Extend your vector3D class to handle angle representations and add new operations on vectors.

# Introduction

Previously, you created a vector class to represent 3D vectors using 4D homogeneous coordinates and provided the class with a few functions for input and output as well as overloading operators for basic vector operations. In this experiment, we will extend the class by adding representations involving angles and adding some advanced vector operations. You will then test them and apply them to a game scenario.

Specifically, we want to include the following methods to our Vector3D class:

- setRectGivenPolar - Takes the vector's heading (in degrees) and magnitude as inputs and sets the vector's private x and y components
- setRectGivenMagHeadPitch - Takes the vectors magnitude, heading (in degrees), and pitch (in degrees) as inputs and sets the vector's private x, y, and z components
- printPolar - Outputs to the screen the magnitude and angle (in degrees) of the vector in an easily readable form
- printMagHeadPitch - Outputs to the screen the magnitude, heading, and pitch of the vector in an easily readable form
- printDirection - Outputs to the screen the vector's direction angles alpha, beta, and gamma in degrees in an easily readable form
- getMag - returns the magnitude of the vector
- getPitch - Returns the pitch of the vector
- getHeading - Returns the heading of the vector
- getAlpha - Returns the direction angle, alpha
- getBeta - Returns the direction angle, beta
- getGamma - Returns the direction angle, gamma

Specifically, we want to include the following operations:

- dot product of two vectors - takes in two Vector3D and returns the dot product
- angle between two vectors - takes in two Vector3D and returns the angle in between in radians

# Preparatory Thoughts

- What formulas will be needed to implement the new operations? List them.
- What cautions must be taken when dealing with user input in degrees?
- What cautions must be taken when using inverse trig functions to solve for angles?

# Laboratory Procedures

1. Extend your 3D vector class to include the methods and operations listed in the introduction.

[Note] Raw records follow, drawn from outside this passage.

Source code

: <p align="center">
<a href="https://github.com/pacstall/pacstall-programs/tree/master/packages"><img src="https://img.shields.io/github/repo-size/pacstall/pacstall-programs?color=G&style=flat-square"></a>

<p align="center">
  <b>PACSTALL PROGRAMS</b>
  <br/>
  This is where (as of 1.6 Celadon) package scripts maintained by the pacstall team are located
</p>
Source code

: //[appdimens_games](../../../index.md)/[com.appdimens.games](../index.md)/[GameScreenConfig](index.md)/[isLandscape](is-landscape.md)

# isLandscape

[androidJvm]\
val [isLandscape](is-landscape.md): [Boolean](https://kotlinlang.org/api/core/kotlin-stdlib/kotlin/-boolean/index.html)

2. In a 3D space race game, there are speed boost gates along the way. Each gate is a rectangle with some given normal vector. The more the ship is aligned with the gate when it passes through the more speed boost the ship is given. That is to say, the more the velocity vector of the ship agrees with the normal of the gate the more the boost the ship receives. Specifically, the new velocity of the space ship will be the same direction as the old velocity, but with magnitude equal to the dot product of the old velocity and the normal vector of the gate. Create a program that will test your new methods and operations as well as compute the new velocity of a space ship after it passes through such a speed boost gate by writing code to do the following.

- asks the user to enter the magnitude, heading, and pitch of the space ship's velocity
- asks the user to enter the x, y, and z components of the speed boost gate's normal vector
- report the x, y, and z components of the space ship's velocity
- report the magnitude, heading, and pitch of the speed boost gate's normal vector
- reports the dot product of the two vectors
- report the angle between the two vectors in degrees
- reports the space ship's new velocity vector in Cartesian form
- reports the space ship's new velocity vector in MHP form
- reports the direction angles of the space ship's new velocity vector

# Postlab Questions

- Give an example of two unequal vectors that would have the same direction angles.
- Explain what would need to be done to adjust the amount of speed boost a gate imparts on a ship.